I’m confused about the principle of priesthood leadership in the home. Could you explain how priesthood leadership should operate in the family?
, bishop and author of two books on marriage and leadership.
I believe strongly in a marriage of equals, where husband and wife make decisions together, with neither partner dictating to the other.
Yet the family needs someone to preside, and the Lord has designated the father to fulfill that role. As the presiding officer, he may preside at family home evenings or family councils, call on family members to offer prayers or blessings or to present lessons. And if he holds the priesthood, the father may bless his wife and other family members. He may baptize and confirm his children and perform other priesthood ordinances on their behalf.
Having one person designated as the presiding officer suggests order—not superiority. All important deliberations and decisions within the family should involve the husband and the wife equally, both interacting with gentleness and love unfeigned. In cases of disagreement, a couple is wise to wait until they can agree, rather than one pushing ahead with his or her own decision, even the most pressing problems should be treated carefully, allowing enough time for tempers to cool and prayers to be offered.
In some cases, an adverse interpretation of marriage leads to verbal and physical abuse. President David O. McKay said, “I cannot imagine a man’s being cruel to a woman. I cannot imagine her so conducting herself as to merit such treatment. Perhaps there are women in the world who exasperate their husbands, but no man is justified in resorting to physical force or in exploding his feelings in profanity.

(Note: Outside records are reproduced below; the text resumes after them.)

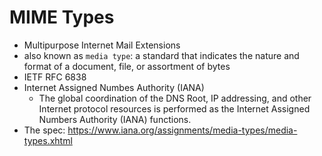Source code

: # MIME Types
* Multipurpose Internet Mail Extensions
* also known as `media type`: a standard that indicates the nature and format of a document, file, or assortment of bytes
* IETF RFC 6838
* Internet Assigned Numbes Authority (IANA)
    * The global coordination of the DNS Root, IP addressing, and other Internet protocol resources is performed as the Internet Assigned Numbers Authority (IANA) functions.
* The spec: https://www.iana.org/assignments/media-types/media-types.xhtml
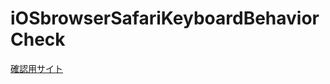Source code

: # iOSbrowserSafariKeyboardBehaviorCheck

[確認用サイト](https://pome-ta.github.io/iOSbrowserSafariKeyboardBehaviorCheck/)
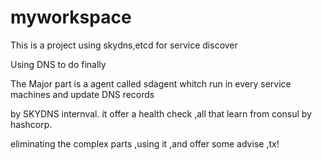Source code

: # myworkspace
This is a project using skydns,etcd for service discover

Using DNS to do finally

The Major part is a agent called sdagent whitch run in every service machines and update DNS records

by SKYDNS internval. it offer a health check ,all that learn from consul by hashcorp.

eliminating the complex parts ,using it ,and offer some advise ,tx!
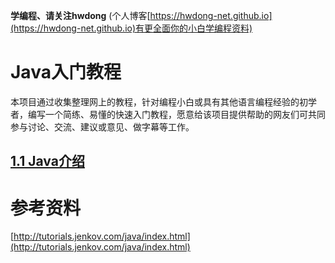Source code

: **学编程、请关注hwdong** (个人博客[https://hwdong-net.github.io](https://hwdong-net.github.io)有更全面你的小白学编程资料)
# Java入门教程

本项目通过收集整理网上的教程，针对编程小白或具有其他语言编程经验的初学者，编写一个简练、易懂的快速入门教程，愿意给该项目提供帮助的网友们可共同参与讨论、交流、建议或意见、做字幕等工作。

## [1.1 Java介绍](https://github.com/hwdong-net/java_tutorials/blob/main/introduction2Java.md)


# 参考资料

[http://tutorials.jenkov.com/java/index.html](http://tutorials.jenkov.com/java/index.html)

There are men, undoubtedly, in the world who are thus beastly, but no man who holds the priesthood of God should so debase himself.” (Gospel Ideals, Salt Lake City: The Improvement Era, 1953, p. 476.)
“The rights of the priesthood are inseparably connected with the powers of heaven, and … the powers of heaven cannot be controlled nor handled only upon the principles of righteousness.
“That they may be conferred upon us, it is true; but when we undertake to cover our sins, or to gratify our pride, our vain ambition, or to exercise control or dominion or compulsion upon the souls of the children of men, in any degree of unrighteousness, behold, the heavens withdraw themselves; the Spirit of the Lord is grieved; and when it is withdrawn, Amen to the priesthood or the authority of that man.”
The Lord notes that the temptation to exercise unrighteous dominion is prevalent (D&C 121:39) but that “no power or influence can or ought to be maintained by virtue of the priesthood, only by persuasion, by long-suffering, by gentleness and meekness, and by love unfeigned;
“By kindness, and pure knowledge, which shall greatly enlarge the soul without hypocrisy, and without guile” (D&C 121:41–42).
Rather than worrying about whose word is “law,” every man who approaches marriage should remember the words of Elder Gordon B. Hinckley, who counseled men:
“If you are guilty of demeaning behavior toward your wife, if you are prone to dictate and exercise authority over her, if you are selfish and brutal in your actions in the home, then stop it! Repent!” (Cornerstones of a Happy Home, Salt Lake City: The Church of Jesus Christ of Latter-day Saints, 1984, p. 2.)
A man and a woman should each have an equal opportunity to resolve disagreements. Insistence on the decision-making right is undesirable for either the man or the woman. The couple should discuss their differences, candidly consider the pros and cons, then make a decision both can live with.
In this connection, a friend of mine prefers the phrase “unity with the priesthood” instead of the more familiar phrase “supporting the priesthood.” She says that women and men together need to support each other and to move in a unified way toward the same exalted goals.
If this kind of equality in marriage makes so much sense, how do we explain the well-known scripture from the Apostle Paul?
“Wives, submit yourselves unto your own husbands, as unto the Lord.
“For the husband is the head of the wife, even as Christ is the head of the church: and he is the saviour of the body. …
“Husbands, love your wives, even as Christ also loved the church, and gave himself for it.” (Eph. 5:22–23, 25.)
As the head of the Church, Jesus was the humble servant of all. He served others constantly, loving them and sacrificing for them. In fact, he suffered all things and gave his life for them. If a husband is a loving servant to his wife, then her “submission” to him is very different from what we imagine in a situation of authoritarian control. A wife would only submit to the kind of righteous leadership exemplified through complete service and sacrifice.
In fact, this is not submission at all, as we understand the term today, but instead an intimate, trusting relationship that has as its base love, reason, discussion, and respect. Such, I believe, is the relationship the Lord has in mind for all husbands and wives.